Landmark: Between Earth and Sky, Water and Air
Shannon Gibney went to the Landmark event by Local Strategies, on the Stone Arch Bridge at the end of August. It was a high sky-blue day.
“Mom, it’s windy – hold onto your cloud!” exclaims a six-year-old tow-headed girl skipping behind a blue woman on stilts. The mom nods, and clutches a blue and white cardboard square harder.
“We’re almost there!” the blue stilted woman in front exclaims. She is waving a white flag and weaving her way to the right and left sides of the bridge, leading the group. “See the other sky procession?” A three-year-old holding a cylindrical piece of “sky” gasps – “We’re heading right for them!”
He’s right; in about four minutes, the sky processions, starting from each side of the bridge, meet in the middle. The participants place their sections of “sky,” shaped as puzzle pieces, cylinders, rectangles, and everything in between, on the ground in front of them. They don’t just drop them down; everyone takes care to balance each piece beside or on top of the other, in a formation that only the procession members understand.

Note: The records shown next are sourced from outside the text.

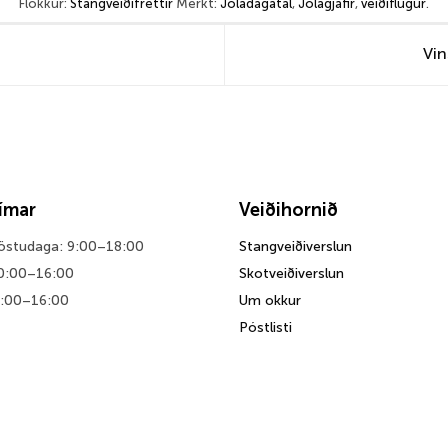
Flokkur:
Stangveiðifréttir
Merkt:
Jóladagatal
,
Jólagjafir
,
veiðiflugur
.
Vin
tímar
Veiðihornið
föstudaga: 9:00–18:00
Stangveiðiverslun
0:00–16:00
Skotveiðiverslun
0:00–16:00
Um okkur
Póstlisti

“I welcome you to the sky!”exclaims Eleanor Savage, a sky procession leader, video artist, and collaborator on the Landmark: 24 Hours at the Stone Arch Bridge project. “See it, feel it, enjoy it, create it!” she says, and everyone starts clapping.
So concludes the sky procession portion of the sometimes absurd and often exhilarating Landmark project, which took place Saturday, August 27 and Sunday, August 28, from sunrise to sunrise, at the historic Stone Arch Bridge in Minneapolis. This free public art event was the brainchild of Local Strategy, a multidisciplinary arts collective.
Throughout the day (and night), participants could take tours of the site with experts in areas such as urban development, power, and the Mississippi river. They were also invited to wander around the bridge, bumping into apron-clad “Knowledge Transfer” volunteers, dispensing knowledge on everything from the bridge’s nineteenth-century history to tips on seeing the art around them.
Over 200 volunteers danced their way across the bridge, played a continuously improvised drone score on a variety of instruments, and manned strategically placed Information Booths, which gave passersby a hint of what was going on.
One such volunteer was Gabrielle Civil, a Knowledge Transferrer who said that about half the people she encountered knew what was going on already and came down to the bridge to participate, and about half of them knew nothing about it, and just happened to come by for their daily walk or jog. “I think people are taking from the experience the idea that Minneapolis is a place where interesting things are happening all the time, and that it’s a place where art and life come together,” she said.
Minneapolis resident Nicole Sela concurred. “When you live here, you don’t learn about any of the tourist attractions like this [the Stone Arch Bridge],” she said. “Not only is this beautiful, but there’s a lot of history here that we don’t know about here in Minnesota.”
Patricia Fitzgerald and her boyfriend Ryan Kronzen said that they appreciated Local Strategy’s approach to the day. “Using performance to highlight certain aspects of the city that may be less paid attention to on a daily basis is a great idea,” said Kronzen.
“I actually hadn’t walked along the Stone Arch Bridge before, surprisingly,” said Fitzgerald. ”I’d been to the Mill City Museum, so I knew the history and everything. We liked the pieces of sky going across [the bridge during the sky procession]. I liked [a Landmark participant’s] outfit of a gardener pushing a wheelbarrow with sky. That’s a great image.”
Tay Damour, a New Orleans resident whose daughter is a Landmark organizer, said that the most meaningful moment of the day for her was the beginning. “I was here at a quarter of six,” she said. “Twenty-five people sat and meditated as the sun rose with huge balloons going up. They went up 600 feet of fish twine, that’s how high. Each of them carried a little bucket of water, suspended. It was just beautiful – the water, moving over the water, and the air. It was just incredible imagery. That whole idea: we’re moving water over the water, and the water’s moving around us, and how intertwined everything is.”
For me, the day made me look at the bridge again for the first time. I saw the falls that had eroded, the mills churning out flour, the Dakota tribes gathering at the river’s edge. And then suddenly, a languid train whistle, humming to my right. When I turned around, I saw a “ghost train,” made of silver shimmering material, gliding by, pedaled by a young woman. The ghost train traveled on the 1918 schedule that the actual train ran on when it was functioning here. In a flash I could see it all – the train, the steam, the rich men and women eating their dinners in the elaborate dining car – and then they vanished, and the blue stilted woman was coming toward me, followed by children carrying cardboard pieces of the sky. I laughed out loud, and grabbed my own piece of sky to carry. Somehow, it all made sense.